Stare con "Gesù nascosto"

La vita di Francesco diventa un continuo “stare con” Gesù nell’Eucaristia. “Gesù «sta nascosto non solo perché si nasconde nell’Eucaristia», ma perché ci invita alla contemplazione, all’intimità, al dialogo incessante con Lui nel segreto del nostro cuore, dove si costruisce la nostra amicizia con Lui. È con gli amici che condividiamo le nostre ferite più profonde e le nostre preoccupazioni più grandi. Non è strano, dunque, che sia proprio questo bambino, la cui solitudine è abitata da Gesù nascosto, a meglio comprendere la tristezza, il dolore di Dio per l’indifferenza di coloro che non soffrono per la loro lontananza da Dio” (Sr. A. Coelho, In quella luce. Un itinerario per comprendere il Messaggio di Fatima).

L'amore ai peccatori

Giacinta vuole andare in Cielo, ma non da sola. Dopo la visione dell’inferno, sente, come Gesù, compassione per i poveri peccatori, sperduti “come pecore senza pastore” (Mc 6,34) ed è disposta a soffrire anche di più per salvare tante anime. Alla cugina Lucia, che sta andando in Chiesa, dice: “Porta i miei saluti a Nostro Signore e a Nostra Signora e di’ Loro che offro tutto quanto Loro vogliono, per convertire i peccatori e riparare il Cuore Immacolato di Maria”. “Negli ultimi tempi della sua malattia e fino alla fine della sua vita, Giacinta ha una ferita aperta nel petto.

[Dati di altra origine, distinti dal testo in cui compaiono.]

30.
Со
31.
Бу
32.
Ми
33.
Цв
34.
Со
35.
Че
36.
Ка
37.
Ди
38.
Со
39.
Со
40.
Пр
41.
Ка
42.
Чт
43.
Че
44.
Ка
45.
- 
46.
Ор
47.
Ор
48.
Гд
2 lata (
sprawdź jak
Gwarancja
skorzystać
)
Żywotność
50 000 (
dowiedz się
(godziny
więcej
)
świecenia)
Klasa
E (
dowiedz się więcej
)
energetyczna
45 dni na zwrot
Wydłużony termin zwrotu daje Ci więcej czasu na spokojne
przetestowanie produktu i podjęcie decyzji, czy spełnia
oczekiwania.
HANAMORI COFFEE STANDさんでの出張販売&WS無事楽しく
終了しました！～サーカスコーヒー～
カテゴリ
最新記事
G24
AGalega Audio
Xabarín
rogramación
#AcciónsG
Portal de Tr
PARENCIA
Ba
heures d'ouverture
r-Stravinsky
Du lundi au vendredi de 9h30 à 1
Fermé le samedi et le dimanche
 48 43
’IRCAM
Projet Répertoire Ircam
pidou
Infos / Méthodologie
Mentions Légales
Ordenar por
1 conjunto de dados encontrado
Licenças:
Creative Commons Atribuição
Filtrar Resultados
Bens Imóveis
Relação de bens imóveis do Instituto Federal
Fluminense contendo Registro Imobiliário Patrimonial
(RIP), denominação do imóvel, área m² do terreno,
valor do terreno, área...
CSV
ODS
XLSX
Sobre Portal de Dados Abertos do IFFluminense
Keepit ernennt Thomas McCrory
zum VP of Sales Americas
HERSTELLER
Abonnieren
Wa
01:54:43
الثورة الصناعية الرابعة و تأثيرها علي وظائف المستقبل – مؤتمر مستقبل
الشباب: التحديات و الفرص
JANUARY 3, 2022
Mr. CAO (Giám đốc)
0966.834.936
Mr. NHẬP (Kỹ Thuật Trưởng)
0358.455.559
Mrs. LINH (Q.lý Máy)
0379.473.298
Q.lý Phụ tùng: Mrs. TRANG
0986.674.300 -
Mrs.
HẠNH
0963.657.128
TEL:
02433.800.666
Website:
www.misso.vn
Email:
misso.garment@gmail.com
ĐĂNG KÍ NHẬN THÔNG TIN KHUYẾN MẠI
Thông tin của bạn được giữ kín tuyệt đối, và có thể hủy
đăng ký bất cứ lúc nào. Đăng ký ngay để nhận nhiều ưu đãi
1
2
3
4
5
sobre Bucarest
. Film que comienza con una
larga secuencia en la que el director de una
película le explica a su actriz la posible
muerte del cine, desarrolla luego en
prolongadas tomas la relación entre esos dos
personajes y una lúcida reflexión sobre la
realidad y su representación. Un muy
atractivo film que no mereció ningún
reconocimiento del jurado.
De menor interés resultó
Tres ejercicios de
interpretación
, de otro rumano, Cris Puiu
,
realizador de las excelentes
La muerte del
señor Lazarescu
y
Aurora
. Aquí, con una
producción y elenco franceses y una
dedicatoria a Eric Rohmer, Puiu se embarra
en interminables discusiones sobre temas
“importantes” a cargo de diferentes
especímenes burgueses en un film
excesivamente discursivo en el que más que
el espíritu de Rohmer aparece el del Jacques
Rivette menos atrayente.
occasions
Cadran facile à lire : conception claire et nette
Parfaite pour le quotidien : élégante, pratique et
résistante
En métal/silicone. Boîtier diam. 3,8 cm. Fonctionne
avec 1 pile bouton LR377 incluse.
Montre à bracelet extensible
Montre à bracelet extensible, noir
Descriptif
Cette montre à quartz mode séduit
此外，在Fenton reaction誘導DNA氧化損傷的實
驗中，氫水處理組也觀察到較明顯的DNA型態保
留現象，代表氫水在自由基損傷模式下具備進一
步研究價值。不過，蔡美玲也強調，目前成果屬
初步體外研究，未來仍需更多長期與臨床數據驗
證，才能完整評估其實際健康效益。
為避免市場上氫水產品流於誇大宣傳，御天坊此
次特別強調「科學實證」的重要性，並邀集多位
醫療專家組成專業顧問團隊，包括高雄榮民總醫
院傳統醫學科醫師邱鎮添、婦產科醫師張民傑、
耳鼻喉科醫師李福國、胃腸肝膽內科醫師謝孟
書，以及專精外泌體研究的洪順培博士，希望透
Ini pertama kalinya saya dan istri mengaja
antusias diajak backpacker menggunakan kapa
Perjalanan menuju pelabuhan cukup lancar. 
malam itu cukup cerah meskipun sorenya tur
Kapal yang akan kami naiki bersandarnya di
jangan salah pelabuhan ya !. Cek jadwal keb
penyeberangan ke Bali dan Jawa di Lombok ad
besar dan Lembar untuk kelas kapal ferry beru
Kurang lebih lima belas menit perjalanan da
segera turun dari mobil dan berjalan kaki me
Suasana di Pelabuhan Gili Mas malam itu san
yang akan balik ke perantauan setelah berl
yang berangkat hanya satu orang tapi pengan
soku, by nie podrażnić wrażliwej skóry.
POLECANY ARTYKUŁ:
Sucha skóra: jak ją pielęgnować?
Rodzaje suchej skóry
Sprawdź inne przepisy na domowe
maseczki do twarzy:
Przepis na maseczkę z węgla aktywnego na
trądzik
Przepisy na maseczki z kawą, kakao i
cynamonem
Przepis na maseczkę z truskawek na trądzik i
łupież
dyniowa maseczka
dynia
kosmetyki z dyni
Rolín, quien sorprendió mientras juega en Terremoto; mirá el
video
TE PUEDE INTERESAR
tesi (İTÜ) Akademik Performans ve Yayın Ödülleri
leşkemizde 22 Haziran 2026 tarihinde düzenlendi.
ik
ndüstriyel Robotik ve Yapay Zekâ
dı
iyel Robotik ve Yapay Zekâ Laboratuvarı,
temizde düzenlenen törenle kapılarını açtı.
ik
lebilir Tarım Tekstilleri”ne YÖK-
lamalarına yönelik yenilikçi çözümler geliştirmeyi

Questa ferita, dovuta più all’amore che alla malattia, non le permette di riposarsi. Ma lei vuole offrirsi per tutti i pellegrini che le chiedono preghiere, vuole convertire più peccatori, vuole consolare il Cuore di Gesù e il Cuore Immacolato di Maria. Questa ferita aperta nel costato fa di lei una “confidente” intima del Crocefisso, la aiuta a comprendere il mistero del dono di sé fino alla passione, fino alla follia dell’amore” (Sr. A. Coelho, In quella luce. Un itinerario per comprendere il Messaggio di Fatima).

Francesco e Giacinta non amano la sofferenza in se stessa, non vogliono soffrire per il gusto di soffrire. No: loro amano così tanto i Cuori di Gesù e di Maria, nel loro cuore arde il Loro stesso amore per le anime, che niente sembra troppo pur di dare un po’ più di amore ai Loro SS. Cuori e pur di salvare anche solo un’altra anima. “Noi stavamo ardendo in quella luce che è Dio e non ci bruciavamo. Com’è Dio! Non si può dire. Questo sì, che noi non lo potremo mai dire”, esclama Francesco dopo la prima apparizione, il 13 maggio 1917.

E a lui farà eco la piccola Giacinta, alla fine della sua vita: “Se potessi mettere nel cuore di tutti il fuoco che mi brucia nel petto e che mi fa tanto amare il Cuore di Gesù e il Cuore di Maria!”.